翻訳版の有無: あり。邦題「魔術師のおい」

映像化: なし

英語レベル: Advanceレベル(洋書を1年間に1冊読了出来る)


この本は、こんな人達にオススメします。

・親戚に変わったおじさんがいる人

・トラブルの原因を作ってしまったことがある人

・プロジェクトの立ち上げに関わったことがある人


本作を読み進めていて、気になっていたことがあります。

「ナルニア国はどうやって出来たのだろうか?」

「初めから冬の女王ジェイディスはいたのか?」

「アスランはずっとアスラン?姿かたちがライオンなので、子供の頃の姿はあった?」

ナルニア国は年代記なので、歴史が浅い時代に遡ればエピソードが出てくるかなと思ったのですが、そんな疑問を本6作目が答えてくれました。

「魔術師のおい」は、6作目ではありますが、年代順に並べると1番目に来る作品です。


今回の作品にはペベンシー四兄弟は登場しません。

代わりに、新しいキャラクターのディゴリー(Digory)とポリー(Polly)が登場します。

ディゴリーは、病気の母親と二人で母の実家にお世話になるため引っ越してきた少年です。

彼が遊んでいると隣の家のポリーと出会い、以来遊び仲間として時間を過ごします。

二人はある日、ディゴリーが世話になっている母の実家で遊んでいると、ある一室で彼の伯父の秘密の実験に立ち会ってしまいます。

伯父のアンドリュー(Andrew)は魔法を使う人。

ちなみに実家には彼の他にディゴリーの母の妹がいますが、彼女は常識人で、アンドリューを変人と思っている気があります。

ディゴリーも同じく、伯父のアンドリューは近寄りがたい、変わった人だと思っていました。

アンドリューは魔法を使ってポリーを異次元へ飛ばし、自身の魔術成功に酔いますが、当然、ディゴリーに怒られます。

ポリーを救い出すために、ディゴリーも異次元へ飛ぶのですが、異次元へ行った先での彼の軽率な行動がすべての災難を引き起こします。

そう、彼が封印されていたジェイディスを覚醒させてしまうのです。


同時期にナルニア国は生まれたばかりでした。

ディゴリー、ポリー、そしてジェイディスは立ち会っています。

ですが、ジェイディス覚醒によってナルニア国に災厄が持ち込まれてしまいました。

その厄を調和するためのミッションを、アスランはディゴリーに与えます。

ミッションをやり遂げて、ディゴリーは罪を許されるか、というのが本作のテーマです。


ナルニア国物語は、キリスト教のエピソード、つまり聖書の教えを取り入れている作品であることは有名です。

6作目の「魔術師のおい」もその一つ。

何かを作り上げた時に出来た罪というのは、聖書の創世記に重なるところがあります。

蛇に毒されたアダムとイブが神の楽園から追放される創世記は、キリスト誕生と同じくらい有名な聖書の内容です。

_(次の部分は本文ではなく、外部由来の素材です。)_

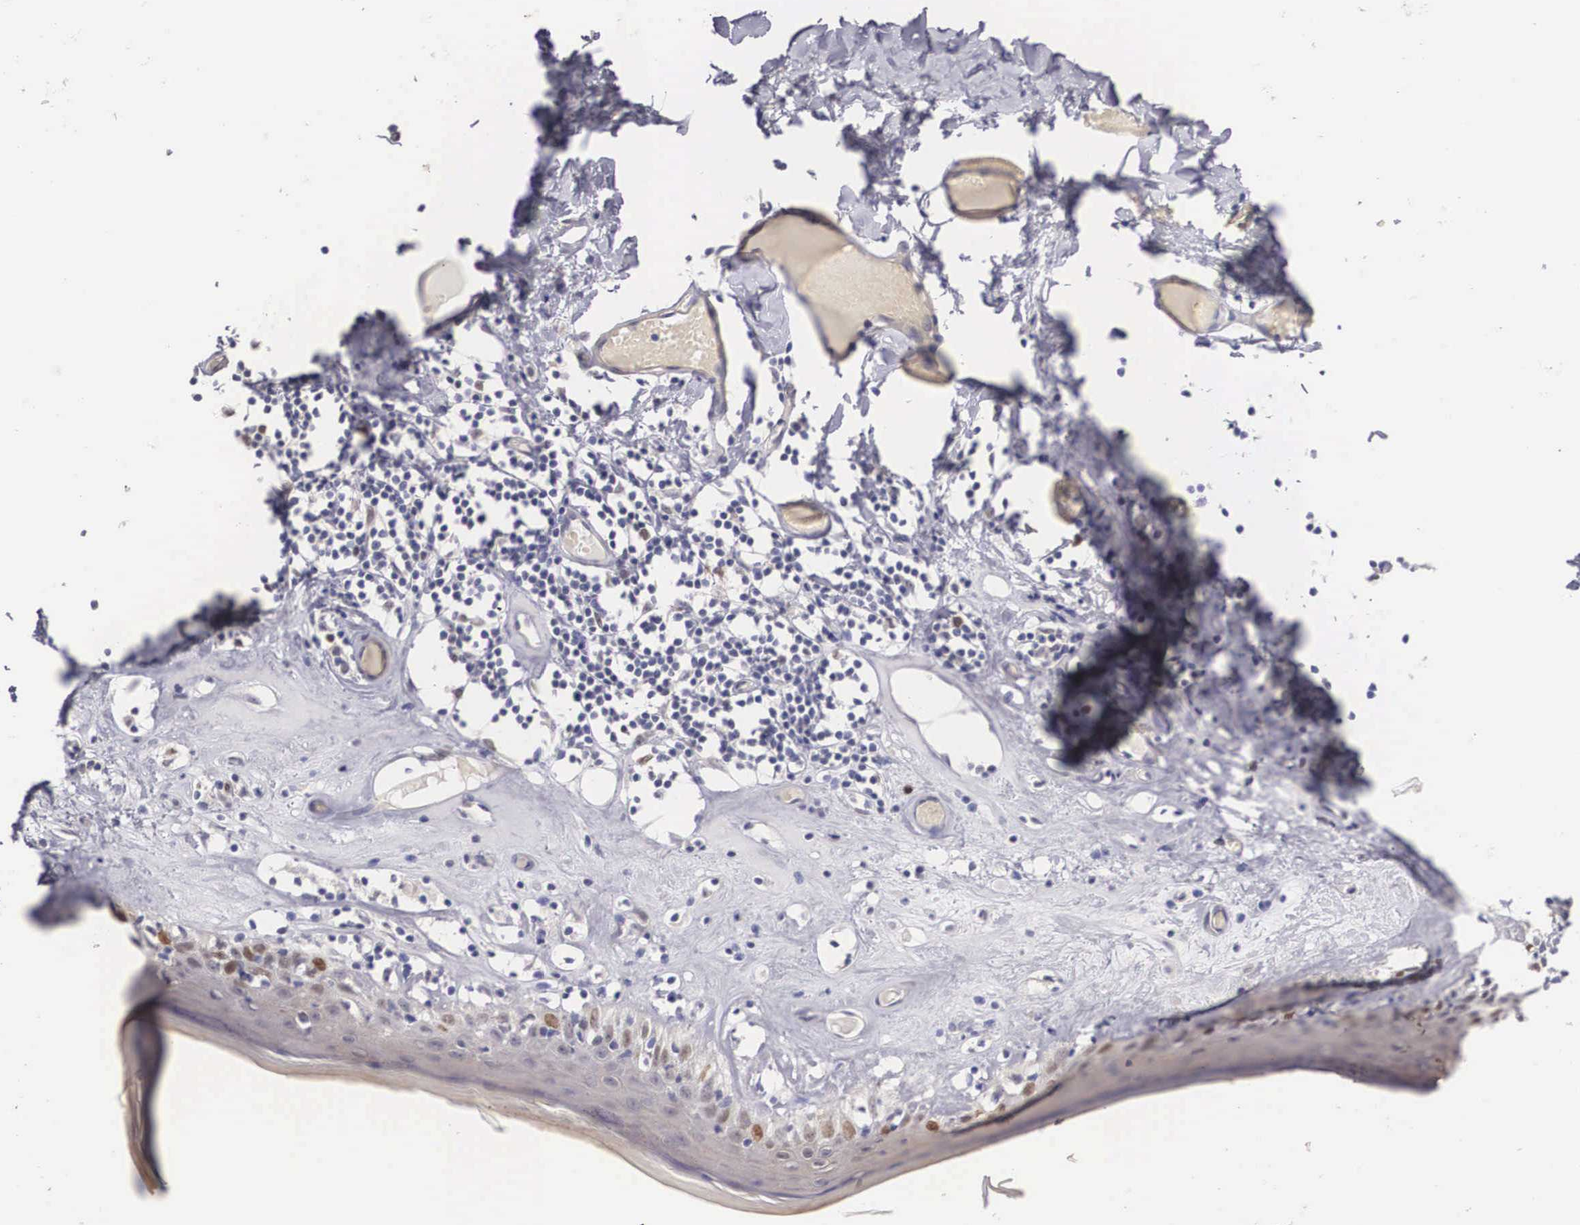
{"staining": {"intensity": "moderate", "quantity": "<25%", "location": "nuclear"}, "tissue": "skin", "cell_type": "Epidermal cells", "image_type": "normal", "snomed": [{"axis": "morphology", "description": "Normal tissue, NOS"}, {"axis": "topography", "description": "Vascular tissue"}, {"axis": "topography", "description": "Vulva"}, {"axis": "topography", "description": "Peripheral nerve tissue"}], "caption": "High-power microscopy captured an immunohistochemistry micrograph of unremarkable skin, revealing moderate nuclear staining in about <25% of epidermal cells.", "gene": "ENOX2", "patient": {"sex": "female", "age": 86}}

そういうこともあってか、私はナルニア国物語の6作品読んだ中で、1作目「ライオンと魔女」と本作がツートップで好きです。

やはりテーマがわかり易いというか。

ほかは普通の冒険ものの印象を受けました。

ナルニア国に魔女の毒を入れてしまったことで、中和が必要になり、はっきり書かれていませんが、永遠の国でなくなってしまったことが暗示されます。

いずれ滅びる時が来るこの国に、そこで過ごす生物達も言葉を話すかどうかで階級が分けられます。

ディゴリーのミッション後、この国は大切に扱われ、長い歴史を歩むことになりますが、始まりがあるということは終わりがあり、終焉に向かって国が育つのです。

ディゴリーが創世時代のナルニア国にもたらしたものが、ペベンシー四兄弟に引き継がれ、遂に終わりを迎えることになります。

終わりのバトンを受け取るのは誰、という雰囲気を持って本作品は終了しますので、最後の作品「さいごの戦い」を読むのが楽しみになります。